◆ EXERCISE DESCRIPTION ◆
Reproduce the entries below exactly, but only from the line containing "[200,106,491,120] in a" to the line containing "[642,358,652,370] 3 -> [705,523,720,537] X", inclusive.

Records drawn from a dataset:
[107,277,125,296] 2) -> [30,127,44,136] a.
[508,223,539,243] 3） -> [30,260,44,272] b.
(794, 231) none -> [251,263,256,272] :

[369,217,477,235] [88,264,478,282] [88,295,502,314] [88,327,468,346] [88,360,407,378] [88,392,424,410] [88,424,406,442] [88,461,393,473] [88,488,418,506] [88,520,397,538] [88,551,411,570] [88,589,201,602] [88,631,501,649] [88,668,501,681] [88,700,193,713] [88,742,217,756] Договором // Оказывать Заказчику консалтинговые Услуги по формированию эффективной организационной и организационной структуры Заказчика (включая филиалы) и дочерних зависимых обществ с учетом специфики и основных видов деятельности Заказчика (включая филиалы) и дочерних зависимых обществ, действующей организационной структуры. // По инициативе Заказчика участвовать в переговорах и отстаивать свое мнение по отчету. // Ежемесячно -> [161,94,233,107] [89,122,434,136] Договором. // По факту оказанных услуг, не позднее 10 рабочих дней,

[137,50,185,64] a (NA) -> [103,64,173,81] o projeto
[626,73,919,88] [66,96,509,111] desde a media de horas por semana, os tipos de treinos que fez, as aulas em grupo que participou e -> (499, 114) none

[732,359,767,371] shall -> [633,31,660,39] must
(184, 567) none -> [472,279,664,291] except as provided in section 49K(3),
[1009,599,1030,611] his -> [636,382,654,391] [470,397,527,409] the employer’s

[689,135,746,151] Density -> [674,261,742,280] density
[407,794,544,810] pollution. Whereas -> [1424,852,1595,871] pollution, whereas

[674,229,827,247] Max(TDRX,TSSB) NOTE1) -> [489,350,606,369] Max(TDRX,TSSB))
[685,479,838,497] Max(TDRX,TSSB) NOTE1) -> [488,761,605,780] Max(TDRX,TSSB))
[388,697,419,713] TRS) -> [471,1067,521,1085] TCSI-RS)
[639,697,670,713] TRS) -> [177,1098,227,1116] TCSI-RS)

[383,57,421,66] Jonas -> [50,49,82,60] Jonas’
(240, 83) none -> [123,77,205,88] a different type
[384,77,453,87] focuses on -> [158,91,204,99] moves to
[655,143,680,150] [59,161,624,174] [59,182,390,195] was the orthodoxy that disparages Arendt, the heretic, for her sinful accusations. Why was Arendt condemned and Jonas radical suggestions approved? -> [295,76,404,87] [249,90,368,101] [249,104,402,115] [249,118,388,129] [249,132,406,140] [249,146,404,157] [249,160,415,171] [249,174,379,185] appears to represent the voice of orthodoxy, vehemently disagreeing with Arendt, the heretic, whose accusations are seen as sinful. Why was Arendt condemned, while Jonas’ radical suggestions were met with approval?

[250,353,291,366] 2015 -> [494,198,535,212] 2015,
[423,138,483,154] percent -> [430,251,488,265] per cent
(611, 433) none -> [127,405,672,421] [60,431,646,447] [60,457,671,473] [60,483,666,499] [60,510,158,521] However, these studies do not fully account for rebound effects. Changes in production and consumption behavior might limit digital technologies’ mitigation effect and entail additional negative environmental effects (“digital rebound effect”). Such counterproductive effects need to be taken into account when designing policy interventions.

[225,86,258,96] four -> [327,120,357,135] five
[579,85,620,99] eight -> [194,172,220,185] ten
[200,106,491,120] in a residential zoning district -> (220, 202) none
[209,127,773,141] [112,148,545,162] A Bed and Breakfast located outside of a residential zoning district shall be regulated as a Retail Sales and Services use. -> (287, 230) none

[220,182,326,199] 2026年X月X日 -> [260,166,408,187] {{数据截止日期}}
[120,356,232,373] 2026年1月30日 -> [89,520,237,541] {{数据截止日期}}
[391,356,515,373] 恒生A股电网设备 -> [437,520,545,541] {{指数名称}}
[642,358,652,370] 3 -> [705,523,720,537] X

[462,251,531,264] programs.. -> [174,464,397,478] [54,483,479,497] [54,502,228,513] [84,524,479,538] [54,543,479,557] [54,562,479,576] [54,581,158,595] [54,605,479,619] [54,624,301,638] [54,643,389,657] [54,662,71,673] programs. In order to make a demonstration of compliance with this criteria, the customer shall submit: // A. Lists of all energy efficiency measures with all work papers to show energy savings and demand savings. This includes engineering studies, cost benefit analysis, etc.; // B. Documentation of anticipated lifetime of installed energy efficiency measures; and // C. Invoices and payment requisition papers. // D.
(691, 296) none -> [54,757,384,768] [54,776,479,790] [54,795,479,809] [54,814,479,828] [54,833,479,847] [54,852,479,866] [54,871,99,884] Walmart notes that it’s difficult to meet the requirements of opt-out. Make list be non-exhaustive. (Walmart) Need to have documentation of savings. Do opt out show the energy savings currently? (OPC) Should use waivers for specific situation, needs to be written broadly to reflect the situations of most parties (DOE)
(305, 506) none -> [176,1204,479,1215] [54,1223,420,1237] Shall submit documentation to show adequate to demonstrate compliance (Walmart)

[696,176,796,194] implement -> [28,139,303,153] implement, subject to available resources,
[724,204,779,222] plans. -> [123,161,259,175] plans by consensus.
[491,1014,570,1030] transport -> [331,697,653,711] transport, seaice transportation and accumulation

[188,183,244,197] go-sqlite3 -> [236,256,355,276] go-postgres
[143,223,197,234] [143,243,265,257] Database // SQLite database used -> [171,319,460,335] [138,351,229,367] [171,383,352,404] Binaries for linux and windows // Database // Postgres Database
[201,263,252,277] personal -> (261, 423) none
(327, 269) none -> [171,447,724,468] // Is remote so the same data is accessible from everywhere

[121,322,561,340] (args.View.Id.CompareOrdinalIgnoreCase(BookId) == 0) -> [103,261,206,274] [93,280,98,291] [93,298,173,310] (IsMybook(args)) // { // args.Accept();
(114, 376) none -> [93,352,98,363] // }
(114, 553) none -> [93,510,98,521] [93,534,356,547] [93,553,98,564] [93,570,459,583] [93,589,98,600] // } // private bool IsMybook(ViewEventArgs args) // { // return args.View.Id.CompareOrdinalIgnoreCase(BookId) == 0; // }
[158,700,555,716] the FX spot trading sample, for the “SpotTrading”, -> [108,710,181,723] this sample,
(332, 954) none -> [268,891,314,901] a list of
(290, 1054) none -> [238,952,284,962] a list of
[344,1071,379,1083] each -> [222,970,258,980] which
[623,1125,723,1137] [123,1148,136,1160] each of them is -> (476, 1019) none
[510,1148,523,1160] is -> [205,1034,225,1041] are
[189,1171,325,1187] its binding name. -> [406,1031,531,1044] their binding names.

◆ RESULT ◆
[200,106,491,120] in a residential zoning district -> (220, 202) none
[209,127,773,141] [112,148,545,162] A Bed and Breakfast located outside of a residential zoning district shall be regulated as a Retail Sales and Services use. -> (287, 230) none

[220,182,326,199] 2026年X月X日 -> [260,166,408,187] {{数据截止日期}}
[120,356,232,373] 2026年1月30日 -> [89,520,237,541] {{数据截止日期}}
[391,356,515,373] 恒生A股电网设备 -> [437,520,545,541] {{指数名称}}
[642,358,652,370] 3 -> [705,523,720,537] X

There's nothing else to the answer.